A society may also add reference to expressing tikanga or the ability to make bylaws.

The Registrar is able to refuse registration if the society’s purposes or constitution do not comply with the Act.

Any part of a constitution that does not comply with the Act has no effect, so you cannot try to contract out of the Act.

If you want to make changes to your constitution, the following will apply:

  1. Any changes need to be in accordance with your current rules/constitution. 
  2. The Act also says that changes must be in writing, signed by at least 3 members of the society and delivered to the Registrar accompanied by a certificate by an officer of the society or a solicitor certifying that the alteration has been made in accordance with the society’s rules.
  3. If you are a registered charity, Charities Services will need to check the amendments before the new constitution is adopted as they will need to check the effect of removing or varying any clauses on the charitable status, as there are certain things that need to be in an entity’s governing documents to remain registered as a charity

Financial Gain 

As currently, a member of a society may not gain financially from membership. This is one of the core attributes of a society and this remains.  This was previously referred to as pecuniary gain, but is now called financial gain, which is more plain English.

The new Act creates an offence for an officer of the society in relation to financial gain.  There is a fine of up to $50,000 against an officer of a society where a society allows itself to operate for financial gain, and where that gain took place with the officers’ authority, permission or consent. 

The society may recover the gain from the member (or former member) in Court.

Officers of Societies

The requirements in relation to the role and duties of societies have been expanded on, including:

  • An officer must consent in writing to be being an officer, must certify that they are not disqualified from being elected or appointed or otherwise holding office as an officer of the society, and must be over 16, not an undischarged bankrupt and must meet various other criteria including not having been charged with dishonesty offences or prohibited from being an officer of a charity.
  • A society must also nominate a contact person for MBIE. The contact person has no extra duties or subject to any offence provisions and is just a contact person for the Ministry.  They do not need to be an officer of the society.
  • Officer’s duties have been expanded to be more akin to that of company directors, including reckless trading (ie: agreeing to activities which are likely to create substantial risk of serious loss to the society’s creditors are a breach of their duties).  A Court may impose a banning order on an officer who fails to comply with their duties under the new Act.

Number of Members

The Act reduces the minimum number of members of a society to 10 members rather than 15.  A Body Corporate (e.g. a company) still counts as 3 members. 

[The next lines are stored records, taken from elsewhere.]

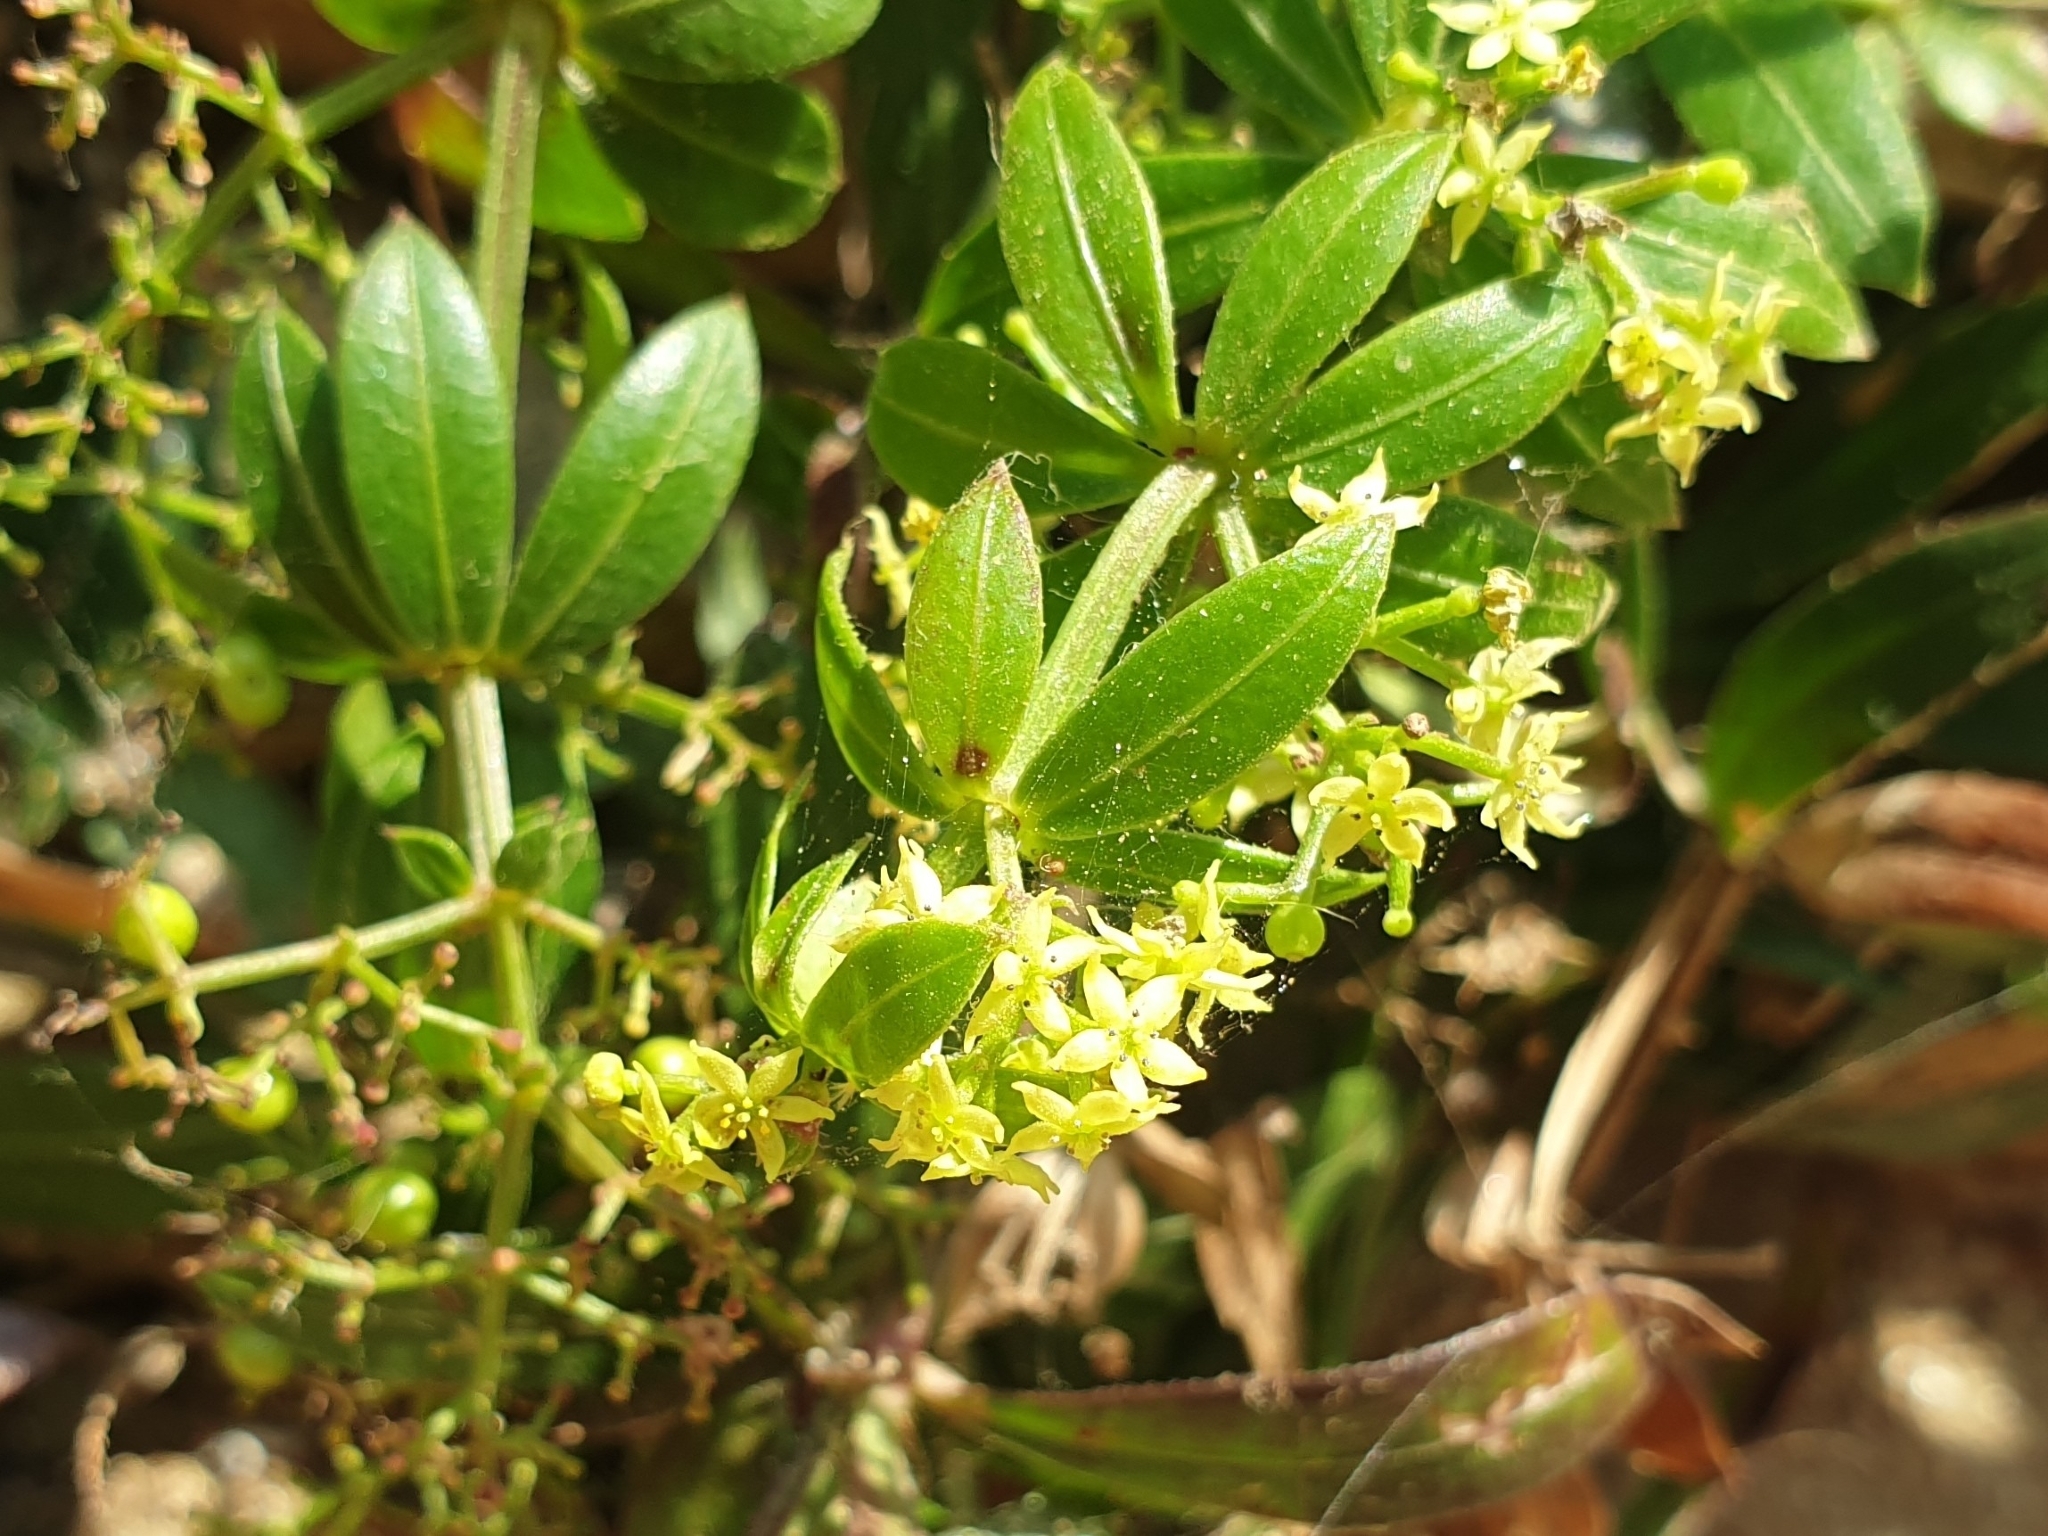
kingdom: Plantae
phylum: Tracheophyta
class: Magnoliopsida
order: Gentianales
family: Rubiaceae
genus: Rubia
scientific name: Rubia peregrina
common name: Wild madder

If a society drops below 10 members the Registrar can give notice requiring it to increase its membership.  It can continue to operate while seeking new members and has 6 months to get back to at least 10 members.

Information

The Registrar will be able to share information with Charities Services and vice versa.

Members are able to request information about the society (other than information that the society can’t give such as under the Privacy Act – e.g. if it is about another person rather than themselves).  The member must provide specific detail about the information sought to enable the information to be identified.

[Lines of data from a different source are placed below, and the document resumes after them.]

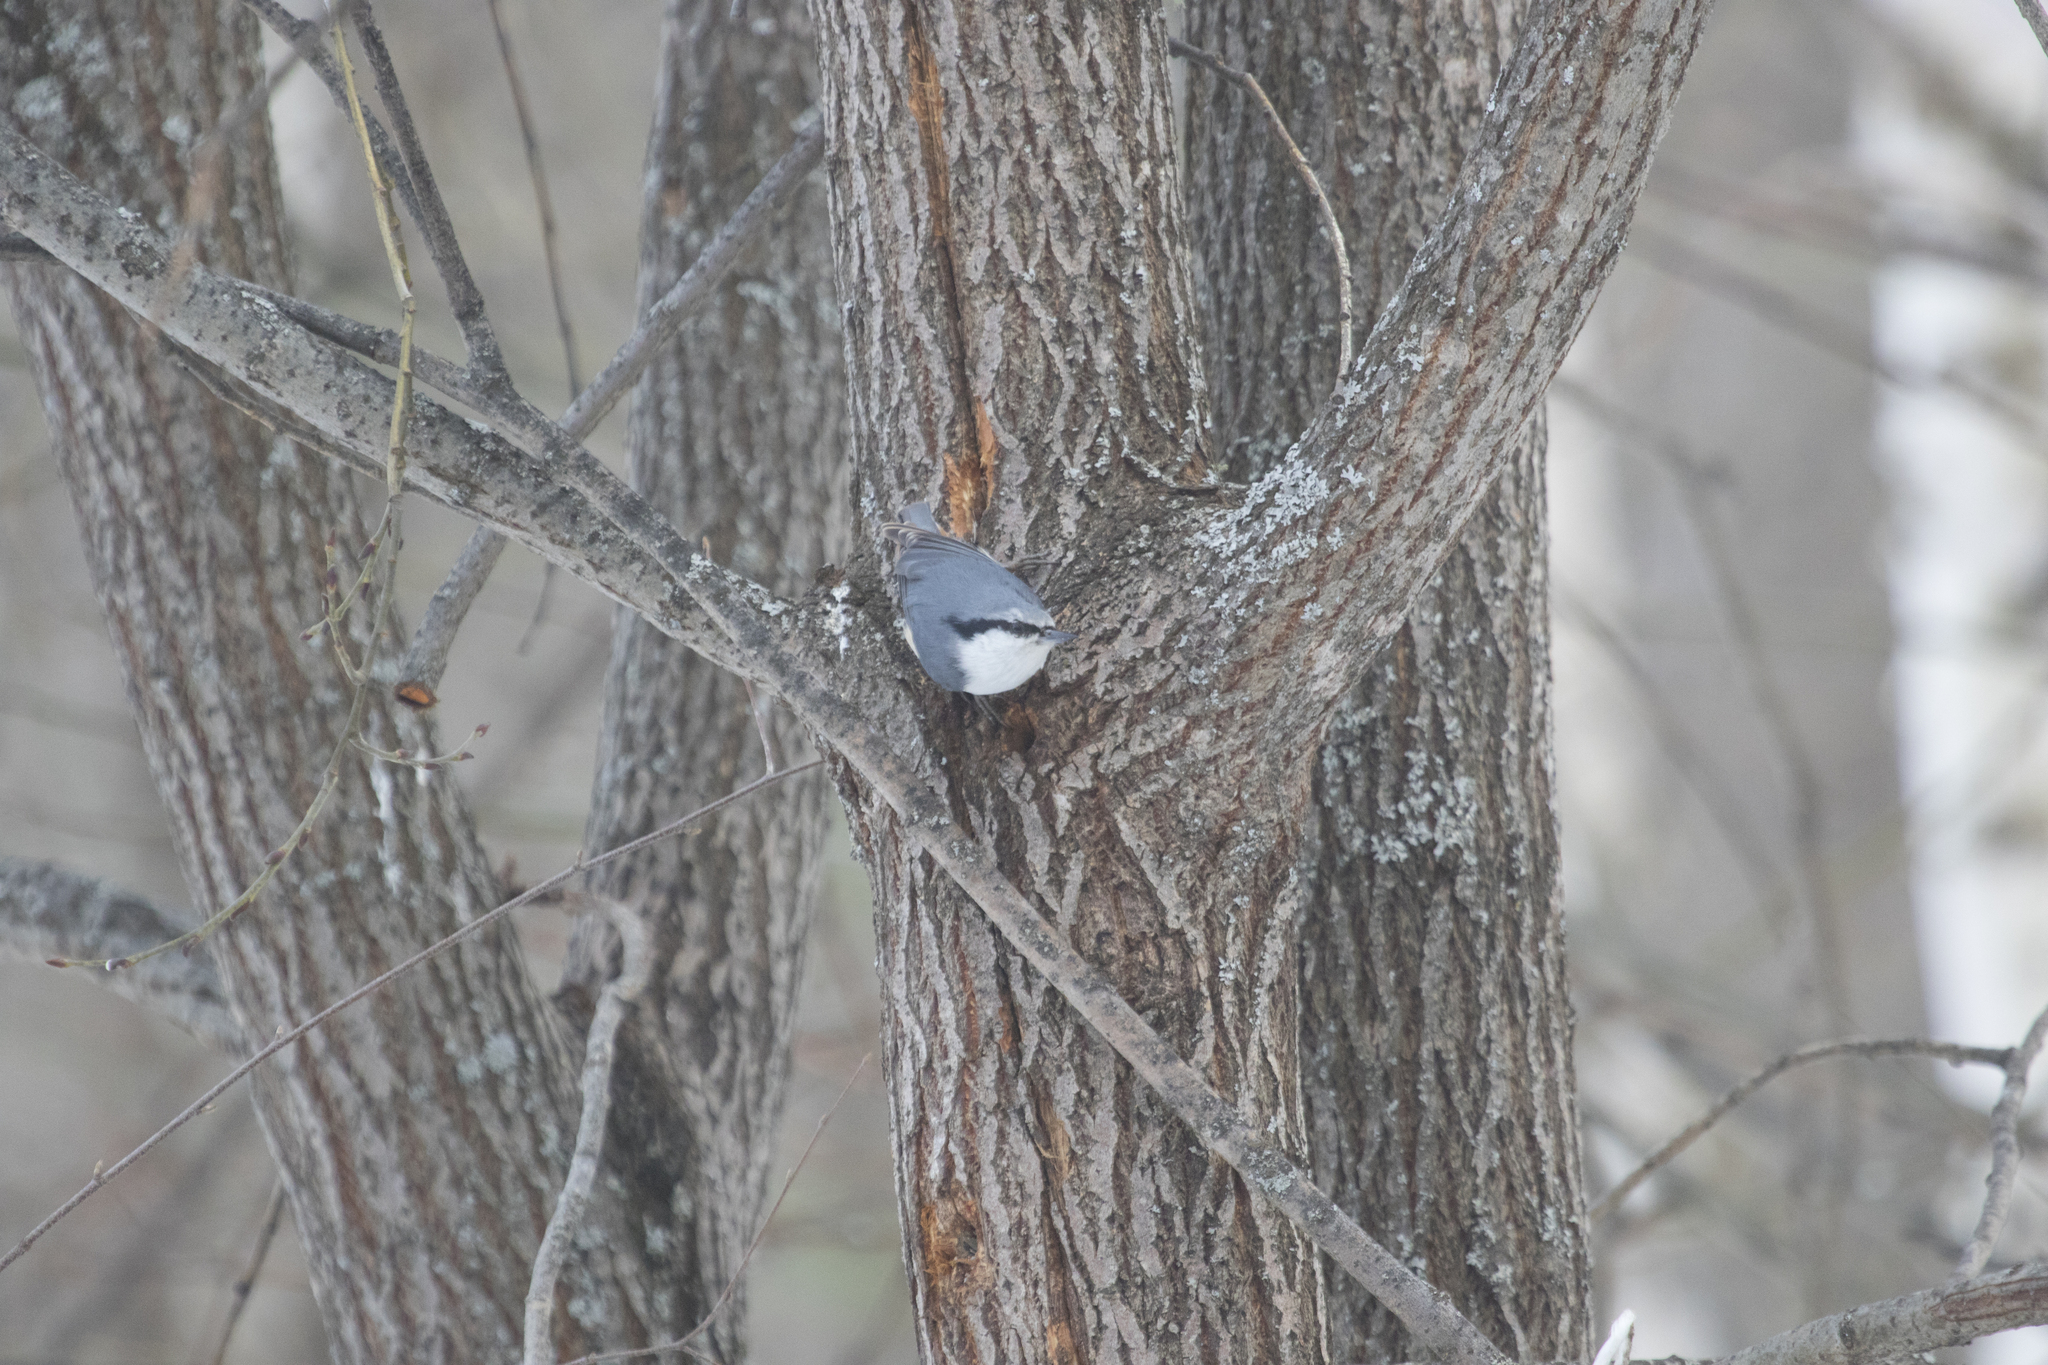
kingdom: Animalia
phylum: Chordata
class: Aves
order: Passeriformes
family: Sittidae
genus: Sitta
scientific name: Sitta europaea
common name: Eurasian nuthatch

The society is required to provide the requested information or, if refusing to do so, explain the reasons for the refusal.

Conclusion 

The above is a summary of the key changes, however there are various other changes to be aware of.  Societies will not be able to adopt a ‘do nothing’ approach, as they will be required to re-register as above.

If you are unsure about your obligations, or need to update your constitution to meet the requirements above, we recommend you take legal advice tailored to your specific society.